> _REQUIRED WORK_:
- A) Copy the passage on declined job offers word for word, between "The first step" and "process if possible.", inclusive.
- B) Answer these questions using the article on declined job offers:
(i) According to the article, what is the first step after a candidate declines?
(ii) How many interviews does the article say your company may require, while other companies may extend an offer after one?
(iii) What does the article say no one wants to work for?
- C) Write the next part of the article on hiring red flags, starting after its final sentence.

Finally! You’ve met the perfect candidate for your open position after exhausting months of back to back interviews. They have the proper amount of experience, exceptional characteristics, and they fit right in with the rest of the team. It’s a no brainer that you are going to extend a job offer. But to your surprise, the candidate declined. Confused, hurt, and defeated, how does your team move on from here?
The first step is to re-evaluate your company’s hiring process. Look out for these red flags in your hiring method that may cause another candidate to decline your job offer in the future.
Too Many Interviews
Do you really need the candidate to come back a third, fourth, or fifth time to your office? Remember, most candidates are actively job searching and are going on many interviews. Your company may be requiring three interviews while other companies may extend an offer after one. The best candidates are gone quickly, so try to shorten your process if possible.
Did you walk into the interview late? Was the applicant in and out in ten minutes? The candidate wants to learn about you as much as you want to learn about them. We understand you’re extremely busy, but it’s important to dedicate time to the interview process. Don’t make the applicants feel like a burden. No one wants to work for a company that didn’t take the time to answer their questions.

> _GIVEN DATA_:
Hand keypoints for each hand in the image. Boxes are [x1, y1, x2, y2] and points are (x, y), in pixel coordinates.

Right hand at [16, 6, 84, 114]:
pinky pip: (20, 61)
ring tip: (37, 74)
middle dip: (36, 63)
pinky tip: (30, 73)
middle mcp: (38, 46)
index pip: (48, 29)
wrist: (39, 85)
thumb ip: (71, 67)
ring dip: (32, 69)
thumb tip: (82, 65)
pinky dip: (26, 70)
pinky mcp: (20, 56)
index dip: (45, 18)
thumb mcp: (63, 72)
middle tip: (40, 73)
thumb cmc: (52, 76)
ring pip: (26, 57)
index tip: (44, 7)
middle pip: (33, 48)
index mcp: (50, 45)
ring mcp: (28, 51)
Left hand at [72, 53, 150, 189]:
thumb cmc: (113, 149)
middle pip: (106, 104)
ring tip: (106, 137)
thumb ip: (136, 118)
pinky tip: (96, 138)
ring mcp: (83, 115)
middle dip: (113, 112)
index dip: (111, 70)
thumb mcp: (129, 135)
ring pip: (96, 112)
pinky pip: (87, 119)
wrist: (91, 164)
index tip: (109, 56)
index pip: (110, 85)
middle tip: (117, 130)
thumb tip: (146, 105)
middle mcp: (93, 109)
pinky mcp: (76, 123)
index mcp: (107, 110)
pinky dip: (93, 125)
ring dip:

> _ANSWERS TO THE EXERCISE_:
- A)
The first step is to re-evaluate your company’s hiring process. Look out for these red flags in your hiring method that may cause another candidate to decline your job offer in the future.
Too Many Interviews
Do you really need the candidate to come back a third, fourth, or fifth time to your office? Remember, most candidates are actively job searching and are going on many interviews. Your company may be requiring three interviews while other companies may extend an offer after one. The best candidates are gone quickly, so try to shorten your process if possible.

- B)
(i) Re-evaluate your company's hiring process.
(ii) Three.
(iii) A company that didn't take the time to answer their questions.

- C)
Asked Illegal/Inappropriate Questions
There are numerous questions you are not allowed to ask applicants during an interview. If the candidate feels at all discriminated against or uncomfortable, they’ll be less likely to move forward with your company. Prepare your interview questions carefully.
Offer Took Too Long
As humans, we all want to feel wanted. If the candidate feels the interview(s) went great and they loved your company overall, they want to feel the love back. Days or weeks later without a job offer, they will assume that your company isn’t interested and move on. You cannot expect the candidate to wait while your team has meeting after meeting trying to come up with the final offer. Have most of this work done before you start interviewing to avoid this lull in the process.
Your hiring process could be great, but your company’s salary and benefits may not be attractive. If the candidate has received multiple offers, they’ll probably go with the offer that has higher pay, better benefits, a shorter commute, or a more flexible schedule. Try to stay as competitive as possible and make note of what your competition is offering so that next time, your business has the upper hand.
When your top choice candidate declines your offer, do not take it personally. If you take too long to dwell on the fact that you lost your first choice, you’re increasing the chances of losing your second and third choices as well.
If you’re tired of losing the best candidates when your company is looking to hire new employees, let Key Resource Group share our recruiting expertise with you. We can help streamline the hiring process, so that next time you can get that first candidate to accept your job offer.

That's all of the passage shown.